__TASK DESCRIPTION__.
Transcribe the records below in their entirety, and leave out each image.

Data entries
• • • • •
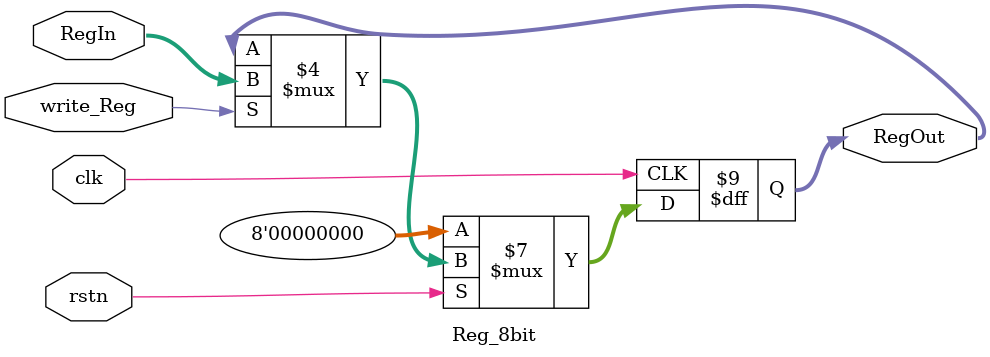
<source format=sv>
module Reg_8bit (RegIn, clk, write_Reg, rstn, RegOut);
	input logic [7:0] RegIn;
	input logic clk, rstn;
	input logic write_Reg;
	output logic [7:0] RegOut;
	
	always_ff @ (posedge clk)
	begin
		if (!rstn)
			RegOut <= 8'b0;
		else
			begin
				if (write_Reg)
					RegOut <= RegIn;
				else
					RegOut <= RegOut;
			end

	end
endmodule

</source>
• • • • •
__WRITTEN ANSWER__.
<source format=sv>
module Reg_8bit (RegIn, clk, write_Reg, rstn, RegOut);
	input logic [7:0] RegIn;
	input logic clk, rstn;
	input logic write_Reg;
	output logic [7:0] RegOut;
	
	always_ff @ (posedge clk)
	begin
		if (!rstn)
			RegOut <= 8'b0;
		else
			begin
				if (write_Reg)
					RegOut <= RegIn;
				else
					RegOut <= RegOut;
			end

	end
endmodule

</source>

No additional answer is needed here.